Nel territorio della Repubblica Sociale non erano in uso lire “tedesche”… Rimanevano le lire italiane, lire vere. La Repubblica Sociale, morta fra il 25 e il 28 aprile ’45, chiuse in pareggio. La RSI erogava stipendi ai familiari di ufficiali, sottufficiali, soldati rimasti tagliati fuori e che magari in molti potevano anche essersi schierati col Regno del Sud o, nei campi di concentramento, cooperare con inglesi e americani… Alle autorità bastava mostrare l’ultima lettera o cartolina ricevuta dal congiunto in uniforme.
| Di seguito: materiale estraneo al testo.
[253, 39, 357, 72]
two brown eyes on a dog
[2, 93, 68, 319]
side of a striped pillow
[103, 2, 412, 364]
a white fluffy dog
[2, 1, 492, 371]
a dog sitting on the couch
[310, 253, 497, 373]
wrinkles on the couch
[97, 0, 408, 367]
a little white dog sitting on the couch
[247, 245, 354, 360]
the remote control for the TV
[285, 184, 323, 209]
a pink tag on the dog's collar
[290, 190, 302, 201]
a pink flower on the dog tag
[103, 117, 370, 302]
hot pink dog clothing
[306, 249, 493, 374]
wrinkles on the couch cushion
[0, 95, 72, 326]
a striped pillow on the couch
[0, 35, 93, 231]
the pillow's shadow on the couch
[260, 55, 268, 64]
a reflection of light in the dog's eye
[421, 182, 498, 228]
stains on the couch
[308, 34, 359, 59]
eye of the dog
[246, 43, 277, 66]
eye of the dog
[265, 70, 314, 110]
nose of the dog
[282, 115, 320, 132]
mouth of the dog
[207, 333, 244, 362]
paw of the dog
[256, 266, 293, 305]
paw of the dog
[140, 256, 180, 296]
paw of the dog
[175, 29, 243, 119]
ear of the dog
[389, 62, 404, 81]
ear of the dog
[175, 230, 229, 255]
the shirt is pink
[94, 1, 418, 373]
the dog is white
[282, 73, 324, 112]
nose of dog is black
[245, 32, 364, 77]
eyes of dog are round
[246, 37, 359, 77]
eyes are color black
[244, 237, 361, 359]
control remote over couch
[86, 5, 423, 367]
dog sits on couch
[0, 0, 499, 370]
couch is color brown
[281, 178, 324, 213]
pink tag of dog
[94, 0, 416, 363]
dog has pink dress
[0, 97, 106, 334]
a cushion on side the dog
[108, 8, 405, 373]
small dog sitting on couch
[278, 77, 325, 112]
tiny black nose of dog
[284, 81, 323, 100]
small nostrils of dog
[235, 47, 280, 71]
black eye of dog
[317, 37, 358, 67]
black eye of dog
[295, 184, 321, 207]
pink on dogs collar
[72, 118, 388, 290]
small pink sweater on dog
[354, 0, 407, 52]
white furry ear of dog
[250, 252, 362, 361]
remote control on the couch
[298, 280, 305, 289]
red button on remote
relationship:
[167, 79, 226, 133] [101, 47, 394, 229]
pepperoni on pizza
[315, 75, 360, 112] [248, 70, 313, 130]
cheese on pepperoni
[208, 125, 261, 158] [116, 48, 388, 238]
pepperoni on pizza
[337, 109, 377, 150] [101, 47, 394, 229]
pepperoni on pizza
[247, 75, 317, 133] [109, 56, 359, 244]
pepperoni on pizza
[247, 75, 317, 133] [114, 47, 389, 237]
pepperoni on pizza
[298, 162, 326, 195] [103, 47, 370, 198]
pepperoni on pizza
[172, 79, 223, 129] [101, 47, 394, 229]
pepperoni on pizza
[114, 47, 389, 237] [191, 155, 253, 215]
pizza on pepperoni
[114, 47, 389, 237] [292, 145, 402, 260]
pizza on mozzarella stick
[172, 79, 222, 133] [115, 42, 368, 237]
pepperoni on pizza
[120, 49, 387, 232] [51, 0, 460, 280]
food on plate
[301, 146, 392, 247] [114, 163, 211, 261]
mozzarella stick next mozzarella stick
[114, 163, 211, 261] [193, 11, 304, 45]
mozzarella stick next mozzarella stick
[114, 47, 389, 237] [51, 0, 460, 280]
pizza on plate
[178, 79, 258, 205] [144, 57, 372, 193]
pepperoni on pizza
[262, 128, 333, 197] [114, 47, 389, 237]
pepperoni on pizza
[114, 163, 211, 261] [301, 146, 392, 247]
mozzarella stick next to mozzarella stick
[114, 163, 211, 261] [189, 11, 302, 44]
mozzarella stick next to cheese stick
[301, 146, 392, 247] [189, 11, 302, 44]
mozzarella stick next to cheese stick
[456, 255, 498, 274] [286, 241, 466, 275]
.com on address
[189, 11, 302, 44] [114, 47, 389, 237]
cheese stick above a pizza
Senza tanti giri di parole (“Call a spade a spade”, suggeriscono gli Inglesi!), la RSI salvò dai tedeschi l’industria italiana. Se questo non fosse accaduto, la spettacolosa Ricostruzione Nazionale avvenuta grosso modo fra il 1948 e il 1954, ce la saremmo sognata… Quindi anche il Boom (1958-1965) ce lo saremmo sognato. A poco sarebbe servito il Piano Marshall se i tedeschi, com’era stato nelle loro intenzioni originarie, avessero smantellato e rimontato in Germania gli impianti della FIAT, della Breda, della Ansaldo, della Olivetti, della Galileo, della Solvay, della Gilera, della Guzzi e chi più ne ha più ne metta. Il ministro per gli armamenti del Terzo Reich Albert Speer ci rimase malissimo quando s’accorse che la RSI si sarebbe mostrata disposta a tutto pur di non lasciare che i tedeschi procedessero alla “desertificazione” dell’Italia Settentrionale…
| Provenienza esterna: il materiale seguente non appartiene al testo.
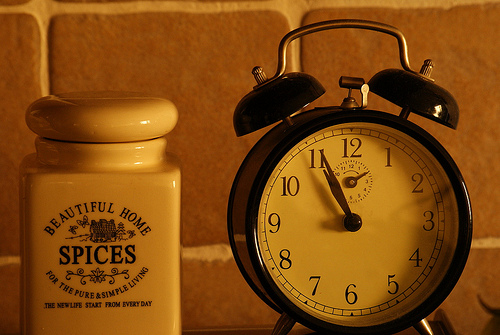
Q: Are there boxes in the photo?
A: No, there are no boxes.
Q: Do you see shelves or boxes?
A: No, there are no boxes or shelves.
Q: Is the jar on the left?
A: Yes, the jar is on the left of the image.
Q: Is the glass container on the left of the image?
A: Yes, the jar is on the left of the image.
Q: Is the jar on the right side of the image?
A: No, the jar is on the left of the image.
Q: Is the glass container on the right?
A: No, the jar is on the left of the image.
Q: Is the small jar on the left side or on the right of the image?
A: The jar is on the left of the image.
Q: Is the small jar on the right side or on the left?
A: The jar is on the left of the image.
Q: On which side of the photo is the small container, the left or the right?
A: The jar is on the left of the image.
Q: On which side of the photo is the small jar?
A: The jar is on the left of the image.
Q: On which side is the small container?
A: The jar is on the left of the image.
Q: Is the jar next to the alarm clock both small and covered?
A: Yes, the jar is small and covered.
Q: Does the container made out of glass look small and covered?
A: Yes, the jar is small and covered.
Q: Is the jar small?
A: Yes, the jar is small.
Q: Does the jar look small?
A: Yes, the jar is small.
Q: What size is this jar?
A: The jar is small.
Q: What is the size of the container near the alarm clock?
A: The jar is small.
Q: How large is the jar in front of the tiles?
A: The jar is small.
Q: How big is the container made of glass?
A: The jar is small.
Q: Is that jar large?
A: No, the jar is small.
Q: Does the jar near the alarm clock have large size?
A: No, the jar is small.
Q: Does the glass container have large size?
A: No, the jar is small.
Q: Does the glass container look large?
A: No, the jar is small.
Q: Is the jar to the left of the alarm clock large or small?
A: The jar is small.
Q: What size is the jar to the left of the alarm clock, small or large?
A: The jar is small.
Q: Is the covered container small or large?
A: The jar is small.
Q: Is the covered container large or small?
A: The jar is small.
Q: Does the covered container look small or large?
A: The jar is small.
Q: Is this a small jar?
A: Yes, this is a small jar.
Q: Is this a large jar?
A: No, this is a small jar.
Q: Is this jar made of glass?
A: Yes, the jar is made of glass.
Tanto “decomposta” quell’Italia non sembra…
Toni De Santoli, Roma
Caro De Santoli,
Il contributo dato dalla Repubblica Sosciale Italiana alla difesa del patrimonio industriale del nord è stato da tempo riconsciuto dagli storici. E non lo contestiamo. Ci risulta però difficile non parlare di decomposizione dello Stato italiano nei giorni dopo l’8 settembre. Il sostantivo è forse forte, ma rende l’idea. L’Italia era divisa in tre, con una monarchia in fuga, due eserciti di occupazione presenti in diverse parti del territorio nazionale. Un movimento partigiano in costruzione. Un fronte di irriducibili di stanza a Salò. Era la moltiplicazione di centri di autorità e di sensi di appartenenza antagonisti. Nè dimentichiamo la mancanza di un governo centrale nel senso più tradizionale del termine. In questo caso qualcosa dello stato resse, certo, ma gran parte andò distrutto. A livello emotivo ed istituzionale. Nondimeno, del ruolo dell’esercito rimasto fedele all’ “infedele” monarchia ne abbiamo accennato. Ma c’era appunto da rifare l’Italia. Non quella dello Stato liberale ottocentesco demolito dal ventennio fascista. Un’altra Italia. E c’era chi la ri-faceva dalla “parte sbagliata”, con i nazisti. E chi dalla parte giusta, nel tentativo difficile di costruire un nuovo stato su basi democratiche. Il fatto che nei territori della RSI vi fossero ancora le lire italiane, mentre in quelli liberati circolassero le am-lire ci pare piuttosto la conferma economica della nostra tesi. Non era anche questo doppio battere di moneta – “funzione sovrana” per eccellenza – a denunciare materialmente qualcosa di simile al disfacimento di uno Stato per come lo si era conosciuto sino allora?